Há uma lista enorme de personagens que você viveu na ficção, quais são os mais especiais?
Tem os (personagens) que as pessoas conhecem mais, tem os que foram mais desafiadores, tem os que foram frustrantes. Eu acho que é uma coleção, sabe. É um mosaico de existência, são muitos anos. Eu tenho 32 anos de carreira. Então, são muitos anos. É bom, agora, olhar e ver que foi uma entrega. Foi uma disponibilidade. Cotidianamente você se desnuda, morre para um personagem e nasce para outro, se carrega de novos estímulos para aquele momento que vai viver. Existem personagens icônicas conforme a região do país. Por exemplo, no Nordeste falam muito de Dadá, do (filme) Corisco & Dadá. Também sou muito lembrada por Dona Helena, de 2 Filhos de Francisco. Na televisão, as pessoas comentam muito os últimos personagens. Da Celeste, de Amores Roubados. A Norminha, de Caminhos das Índias. Aí tem ainda a mãe da Morena, de Salve Jorge. E tem a Solineuza, que foi uma geração que assistiu na adolescência e agora é um crush, sabe? Ela é uma palhaça do povo e é muito bom isso. É muito bom já ter feito essa palhaça, já ter feito a mãe guerreira. Os personagens sempre tocam alguém. Sempre tem alguém que, em algum momento, quando você expõe um trabalho que pensa que nem foi tanto, sempre tem alguém que vem e fala daquilo que você acha que ninguém percebeu, então foi muito bom.
Uma vez vi alguém falando que gostava de trabalhar com atrizes como você e a Adriana Esteves, por exemplo, porque tinham o rosto da mulher brasileira, uma mulher de verdade. Você acredita que essa característica te abre portas?

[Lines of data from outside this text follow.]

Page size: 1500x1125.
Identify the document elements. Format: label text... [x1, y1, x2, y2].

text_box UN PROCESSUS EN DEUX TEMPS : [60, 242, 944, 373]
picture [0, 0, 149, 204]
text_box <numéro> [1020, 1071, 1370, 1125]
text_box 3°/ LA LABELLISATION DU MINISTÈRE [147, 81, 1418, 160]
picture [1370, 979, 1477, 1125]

Eu fico feliz, eu não vi esse comentário, mas eu gosto muito disso. Acho curioso porque não é a primeira pessoa que fala da Adriana Esteves e eu gosto muito dela. É uma musa inspiradora e é uma atriz que você não sabe o que vem, ela surpreende, vai realmente de A a Z, ela é incrível. É exatamente isso que eu admiro e quero construir também, é o que eu busco. Então eu acho que é esse colorido que resulta nisso. Nós não temos essa busca talvez de ser maior que o próprio personagem. O cotidiano talvez transmita isso também.
Parece que vocês não são tão ligadas a uma glamourização da profissão...
Acho que acontece com muitas atrizes, acontece com todas, eu acho. E você vai se adequando à sua própria verdade. O desafio é estar sempre indo em busca da sua própria felicidade e o que você quer para sua vida. Esse é o meu ponto de partida, para tudo.
Quais teus principais objetivos?
Eu quero viver a transformação da minha máscara, eu quero ver meus netos nascerem, eu quero ser uma pessoa que tenha tempo de apreciar a vida no sentido do afeto, da arte, de ver um país mais justo, menos desigual, de poder vivenciar isso. É uma utopia, então vamos com ela mesmo. Eu sei que é uma utopia, mas é com ela que eu quero me atracar (risos).